Toronto Insider: What Pan Am visitors to Toronto want you to know

Toronto PanAm games ()

Our Toronto Insider Donna Paris shares more insider secrets on the host city of the FIPP World Congress, taking place from 13-15 October 2015 in Toronto, Canada…

This summer, Toronto hosted the Pan America Games, affectionately known as the Pan Am Games. It’s a huge sporting event held every four years and more than 6,000 athletes competed in sporting events here. Like the Olympics, there are opening and closing ceremonies, and first, second and third-place finishers are decorated with gold, silver and bronze medals. However, there are some events that you would never see at the Olympics. 

Such as bowling, for instance. And roller figure skating, where, just as in ice figure skating, competitors are judged on choreographed routines set to music that incorporate jumps, spins and other dancelike elements.

The first Pan Am Games were held in 1951 in Buenos Aires, Argentina. Golf made its debut this year and more than 40 countries participated. Also, 37,500 rolls of toilet paper were required. And the speed of an arrow shot from an archer’s bow is 354 km/h. That is faster than a cheetah!

Anyway, here are a few tips from visitors to Toronto.

Start here.

The city of Toronto has an awesome website. Visit the Toronto Desk to pick up maps and guides on both Toronto and Ontario, and find out about must-see landmarks, attractions, neighbourhoods, events and tours.

TAP into TO!

There are several different ways to discover Toronto, from self-guided tours and professional tours to having your own Toronto greeter show you around! Pick what works for you. 

Take the TTC.

It’s easy, and on the TTC website you can access the Trip Planner, which gets you directions for the easiest, quickest way from A to B.

The city is full of great museums – visit one!

It’s true.
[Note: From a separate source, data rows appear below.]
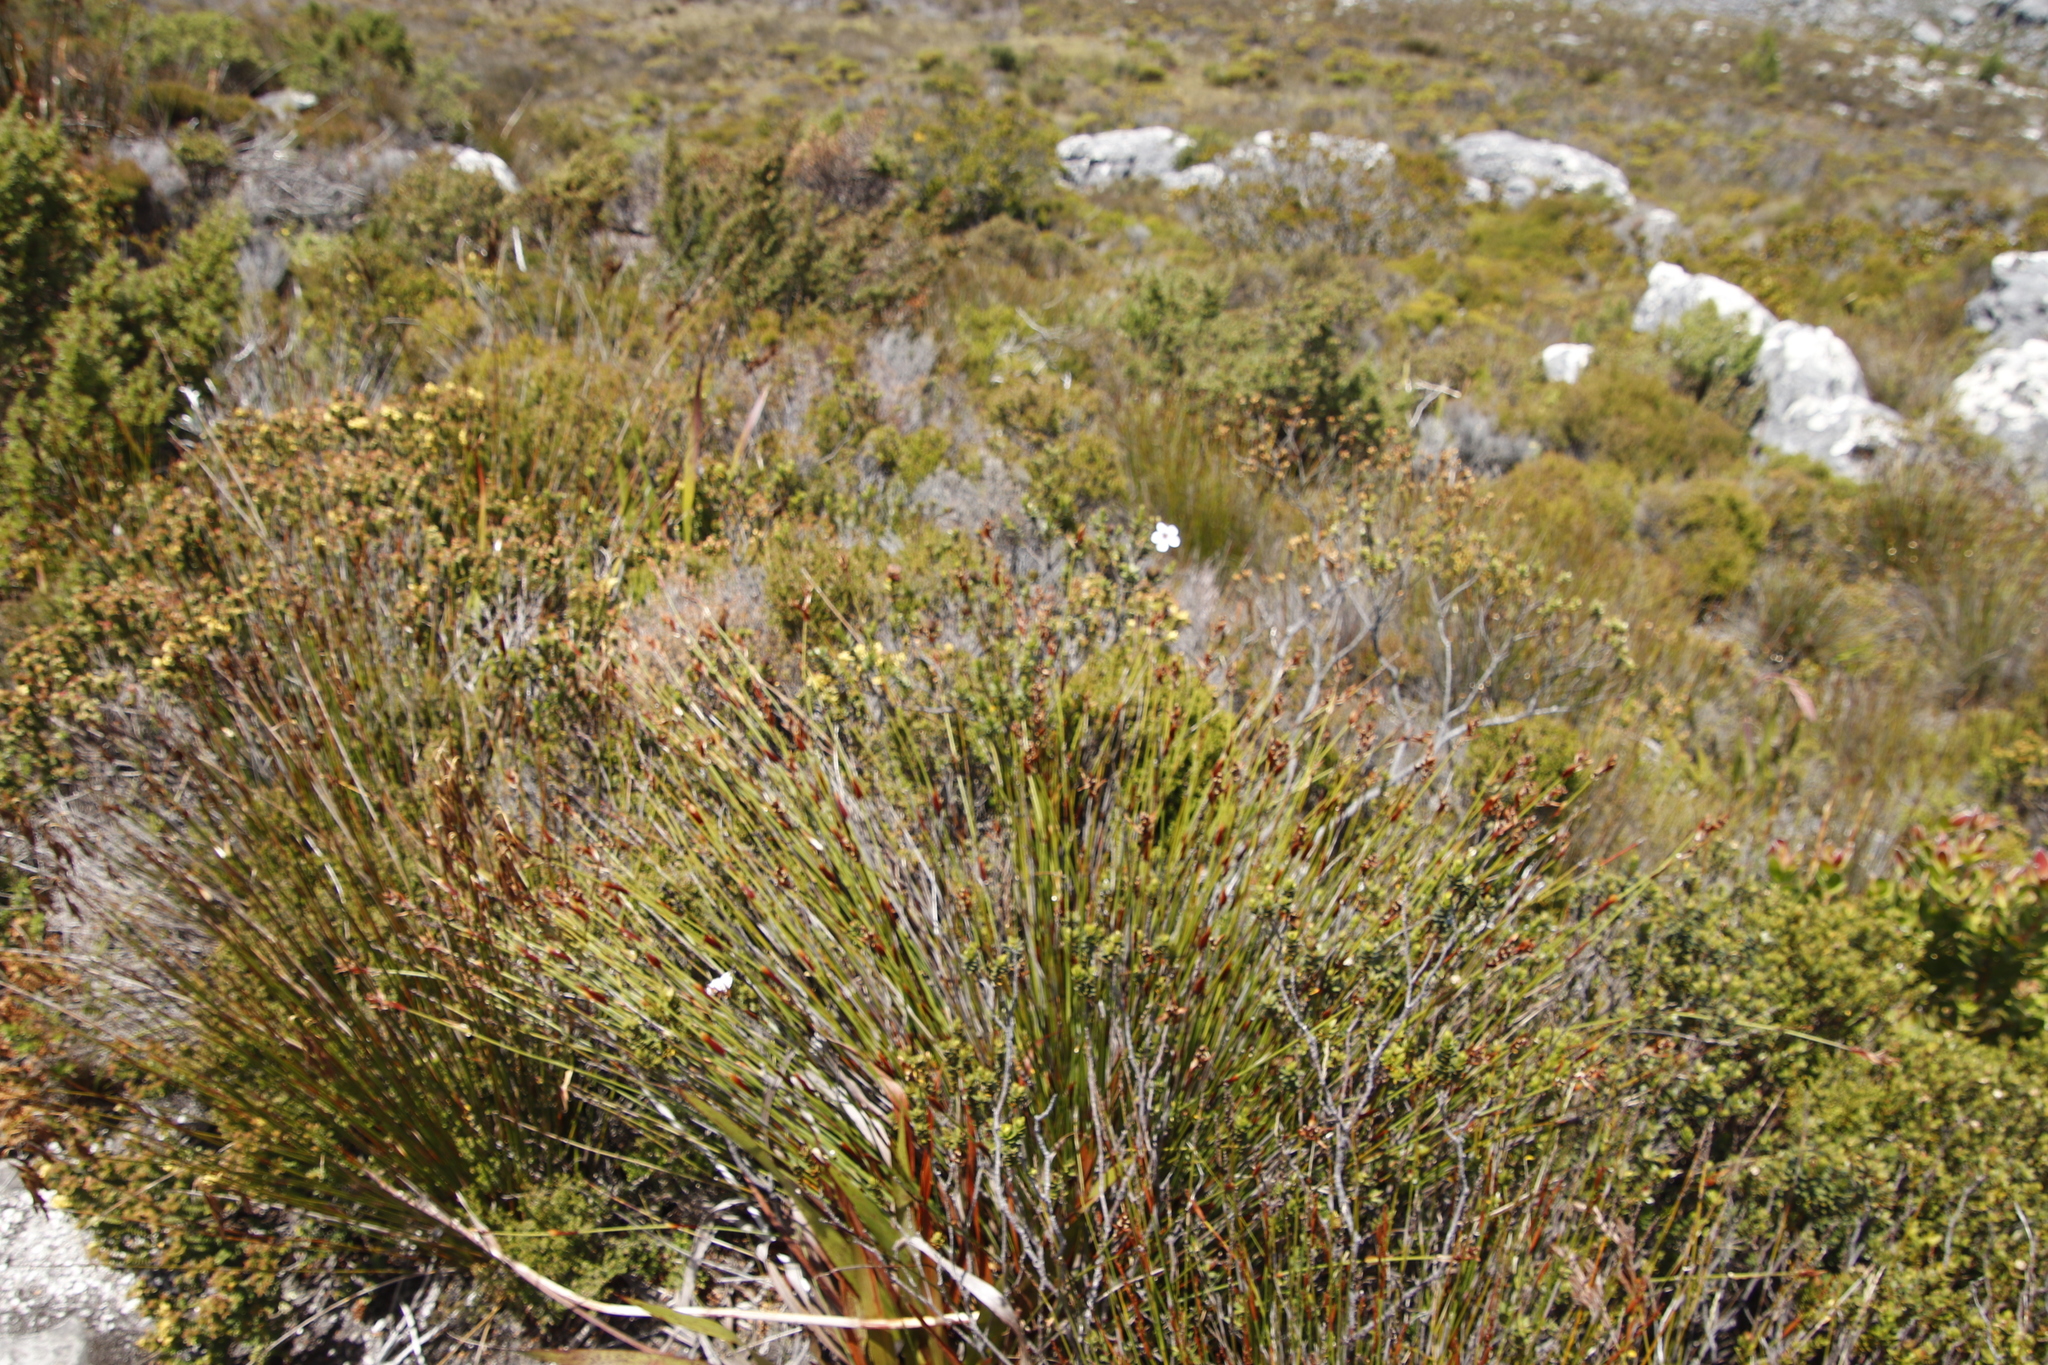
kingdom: Plantae
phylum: Tracheophyta
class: Magnoliopsida
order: Sapindales
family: Rutaceae
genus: Adenandra
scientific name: Adenandra villosa
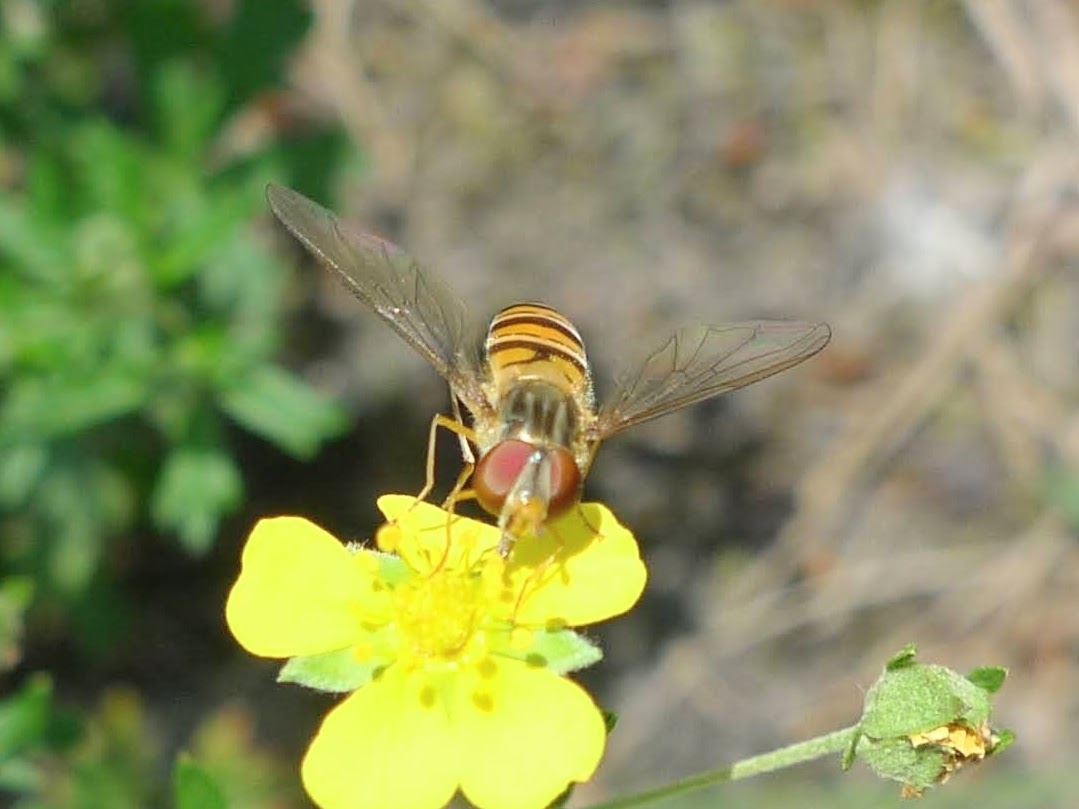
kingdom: Animalia
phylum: Arthropoda
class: Insecta
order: Diptera
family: Syrphidae
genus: Episyrphus
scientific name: Episyrphus balteatus
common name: Marmalade hoverfly
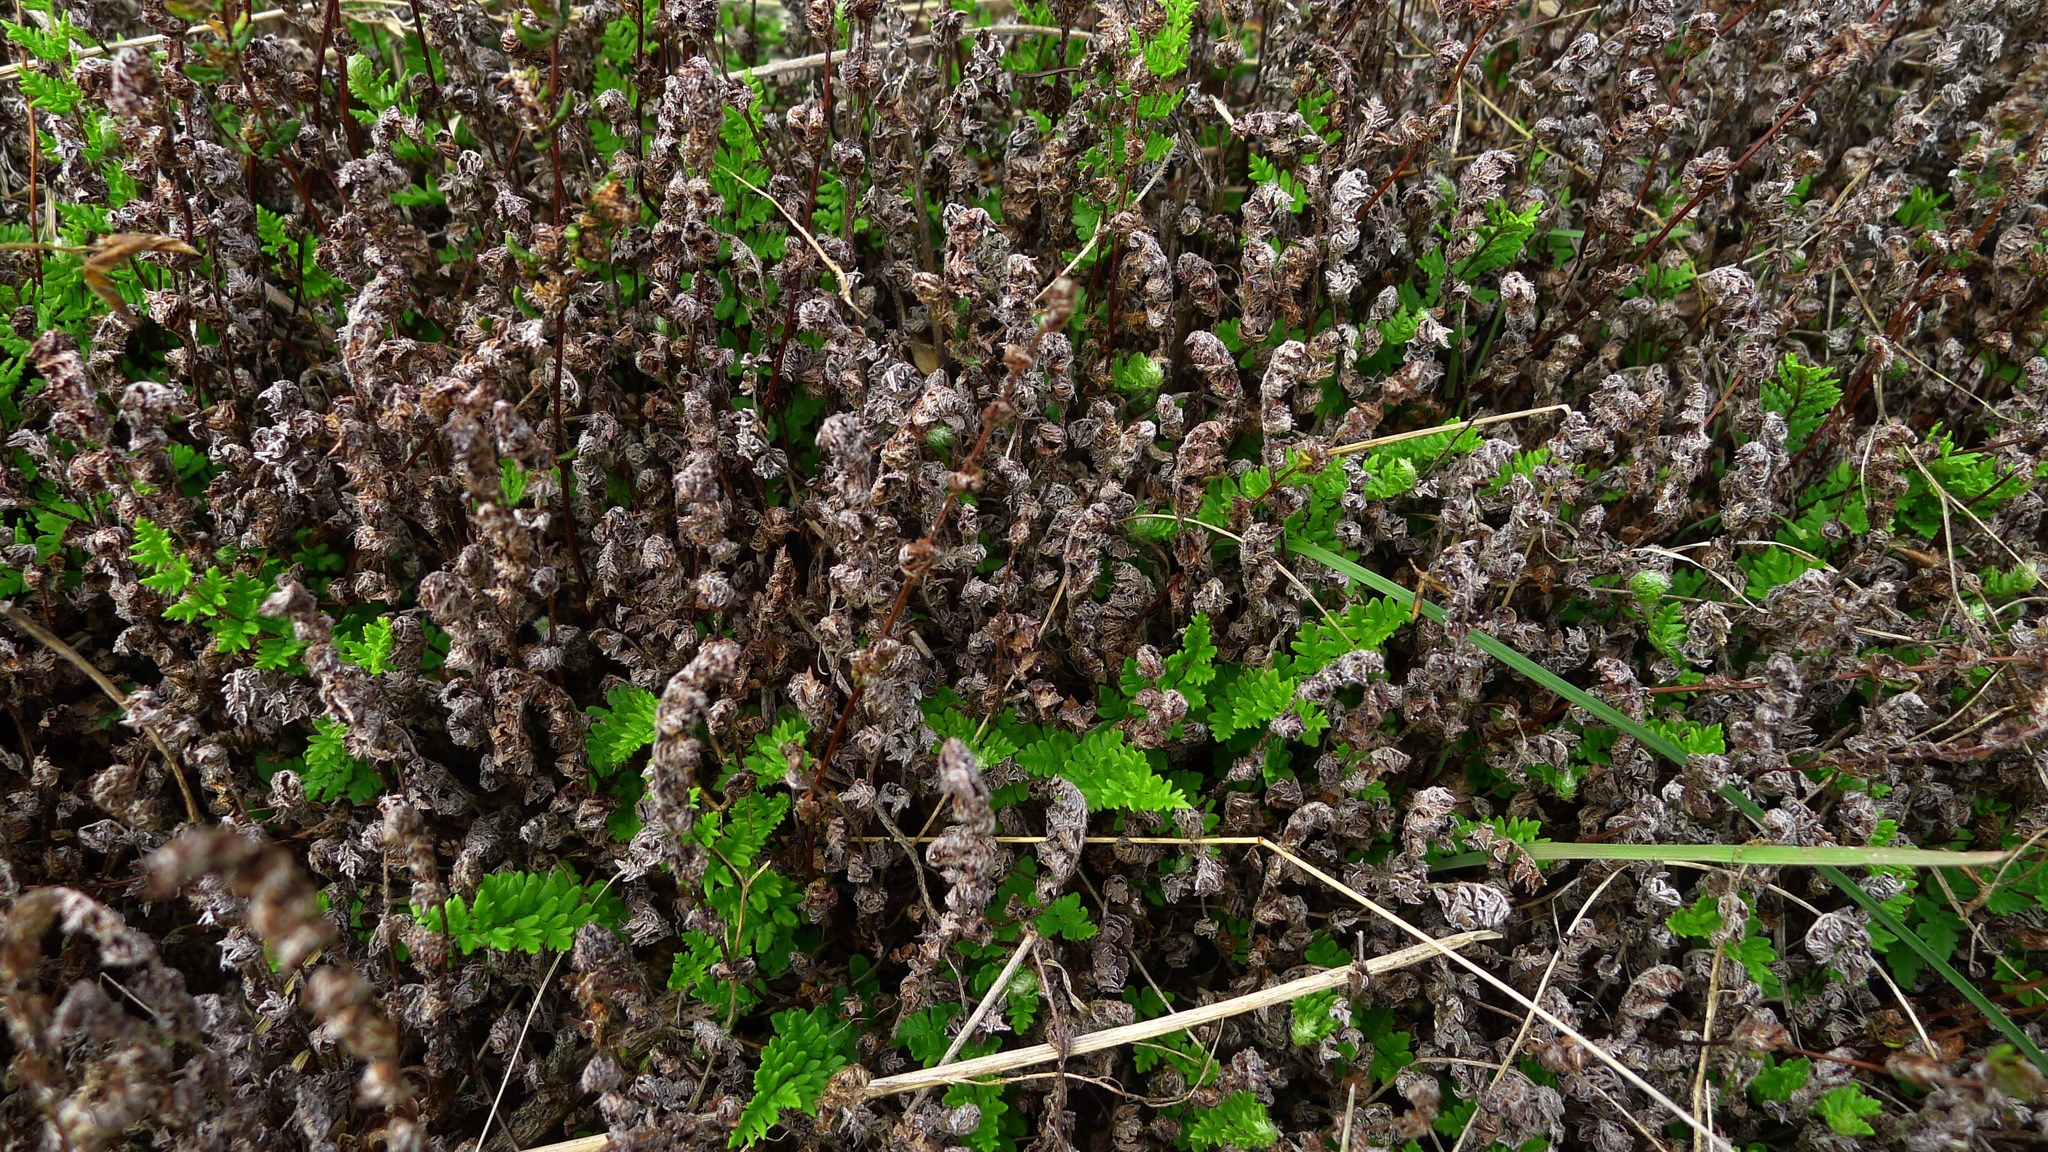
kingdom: Plantae
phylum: Tracheophyta
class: Polypodiopsida
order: Polypodiales
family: Pteridaceae
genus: Cheilanthes
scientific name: Cheilanthes sieberi
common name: Mulga fern
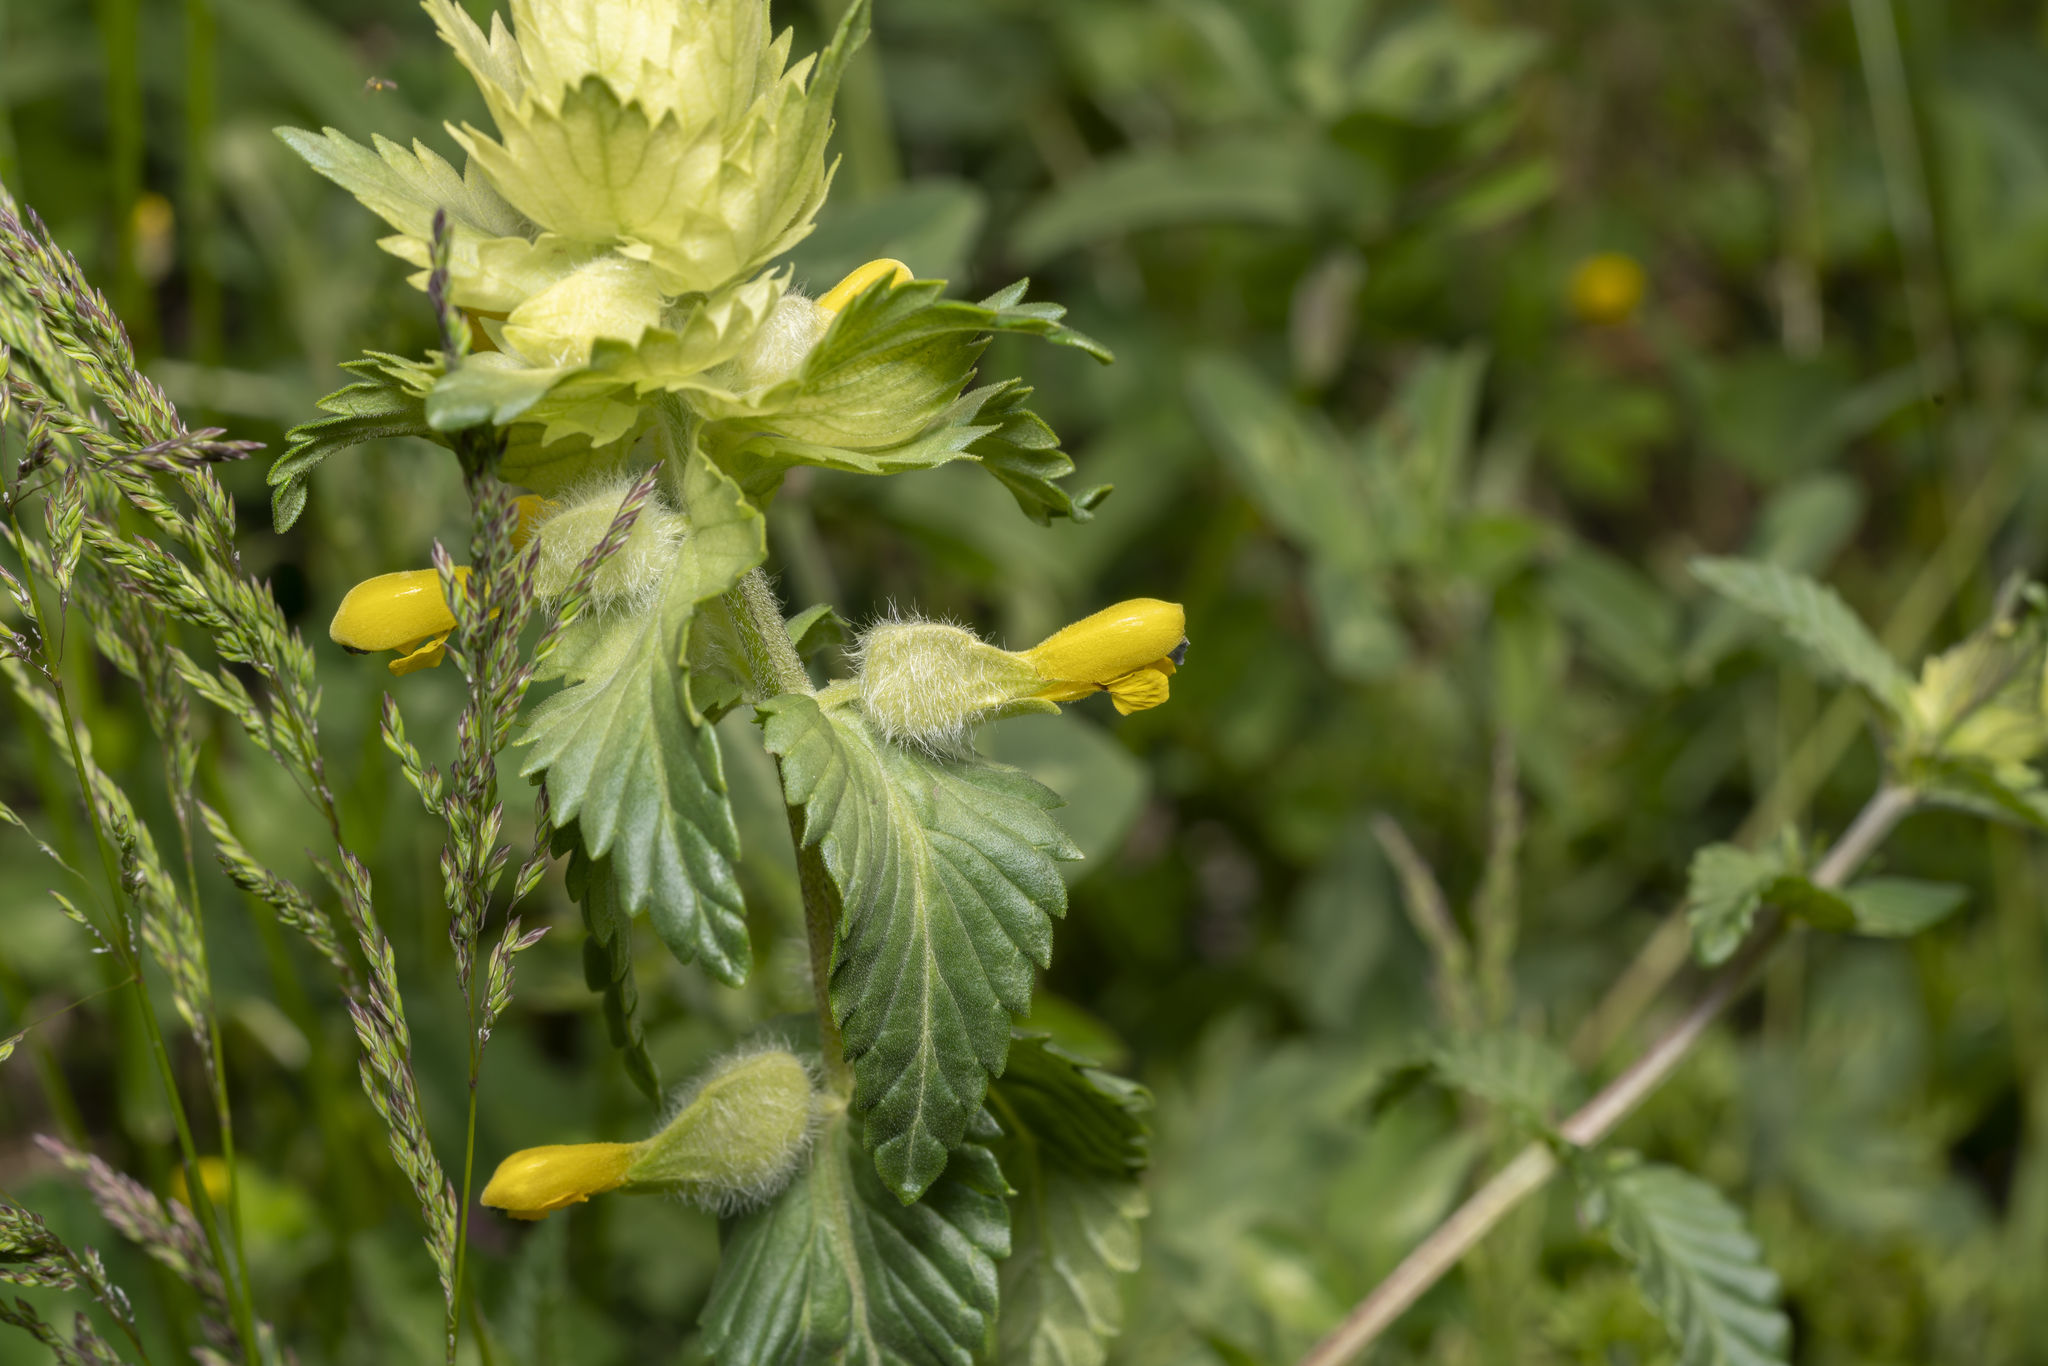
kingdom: Plantae
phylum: Tracheophyta
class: Magnoliopsida
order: Lamiales
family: Orobanchaceae
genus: Rhinanthus
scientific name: Rhinanthus alectorolophus
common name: Greater yellow-rattle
There are some terrific museums in Toronto. Here are our Top 5.

1. ROM: The Royal Ontario Museum is a beautiful museum of art, world culture and natural history, conveniently located downtown. It’s one of the biggest museums in North America and more than 1,000,000 people walk through the doors every year.

2. Bata Shoe Museum: Just a stone’s throw from the ROM, you will find this museum. View this excellent collection of footwear from around the world, including ballroom slippers worn by Queen Victoria and one of Terry Fox’s running shoes.

3. The Textile Museum of Canada: Focusing on the exhibition, collection, conservation and research of the materials of everyday life, including traditional, innovative and experimental practices, it’s the only museum of its kind in Canada.

4. Spadina Museum: For more than a century, Spadina House was home to three generations of the Austin family, and now it’s operated by the city so visitors can get a glimpse into what the house looked like during those years and explore the estate’s six acres of restored 1905 gardens.

5. Aga Khan Museum: Opened barely a year, you will have to travel a little farther to get to this museum, but it’s well worth it. Here you will find a display and interpretation of artefacts relating to the intellectual, cultural, artistic and religious traditions of Muslim communities, past and present.

Eat something, you can get any kind of food you want here.

Yeppers, Toronto is one of the most multicultural cities in the world and there are thousands of restaurants – too many to mention here. Visit The Fifty Best Toronto Restaurants and you’ll get a small sampling of excellent spots to nosh. Here you’ll find places that have been around for a long time, such as Biagio, Canoe and Harbour 60 Steakhouse, along with newcomers like Momofuku Noodle Bar, Edo and Foxley now making a big splash.

Pick up a newspaper…

…like NOW, with lots of ideas and Toronto Life magazine for great restaurant reviews. 

Or ask around – a concierge, people you meet at the conference and shopkeepers may have good spots to recommend. 

Go for a bike ride.

It’s such an easy way to explore the city. Bike Share Toronto has provided the city with a network of bikes throughout the downtown core, and docking terminals allow users to pick up and drop off bicycles from location to location, 24 hours a day, every day. Visit Tourism Toronto for a list of resources, including a citywide Toronto Cycling Maps. Know where to go but unsure of the best way to there? Check out Ride the City for the best cycling routes.

Go to the theatre.

With many live theatres across the city, you can find unique productions from any genre. 

Find free Wi-Fi and get all the info you need.